To start things off, again, the bill is nearly 700 pages, and we all know how the Senate is about reading things fully. Secondly, the vast majority of this is an appropriations bill, talking about budgetary matters and the allocation of funds. So when people start yammering about how these and those Democrats voted for it, and how it passed 97-3, there’s a good chance that they were simply not aware of this earth-shattering matter. Follow the Razor, folks.
Now then, the pertinent part of the bill, insofar as I can tell, is Title X Subtitle D, “Detainee Matters”, and its seven sections. In there, it discusses the rules about detaining terrorist suspects on American soil. I read through that section a few times, looking up everything in the bill relating to detainees, and in there I found the following bits:
(1) UNITED STATES CITIZENS- The requirement to detain a person in military custody under this section does not extend to citizens of the United States.

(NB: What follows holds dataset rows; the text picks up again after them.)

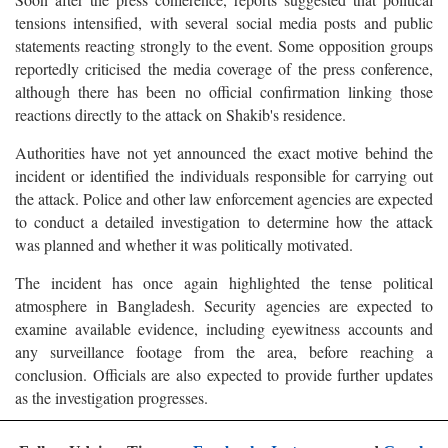
tensions intensified, with several social media posts and public
statements reacting strongly to the event. Some opposition groups
reportedly criticised the media coverage of the press conference,
although there has been no official confirmation linking those
reactions directly to the attack on Shakib's residence.
Authorities have not yet announced the exact motive behind the
incident or identified the individuals responsible for carrying out
the attack. Police and other law enforcement agencies are expected
to conduct a detailed investigation to determine how the attack
was planned and whether it was politically motivated.
The incident has once again highlighted the tense political
atmosphere in Bangladesh. Security agencies are expected to
examine available evidence, including eyewitness accounts and
any surveillance footage from the area, before reaching a
conclusion. Officials are also expected to provide further updates
as the investigation progresses.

(2) LAWFUL RESIDENT ALIENS- The requirement to detain a person in military custody under this section does not extend to a lawful resident alien of the United States on the basis of conduct taking place within the United States, except to the extent permitted by the Constitution of the United States.
(e) Authorities- Nothing in this section shall be construed to affect existing law or authorities, relating to the detention of United States citizens, lawful resident aliens of the United States or any other persons who are captured or arrested in the United States.
Among others. Unless there’s something in this bill I have yet to find, I don’t know why this has suddenly been turned into the bill that decimated the Bill of Rights. The slight ambiguity of “requirement” as opposed to “authority” may be the difference here, but the reason for that is that the bill now states that foreign combatants must be held as per this bill’s wording, and that this does not apply to American citizens or lawful aliens. There is nothing in here, anywhere, that expands the power of the military to declare American citizens “enemy combatants” and throw them into the gulags.
Is the bill worded optimally? Maybe not, but thus far, in none of the articles about this thing where they sound the sirens do they point out specific sections and refer to the text of the bill. Rather, the echo chamber has caused everyone to go berzerk based on a few contortions of language.
Besides, Bradley Manning was held without trial for how long, now? Not only didn’t this bill change anything, but it’s not like we were doing so well without it.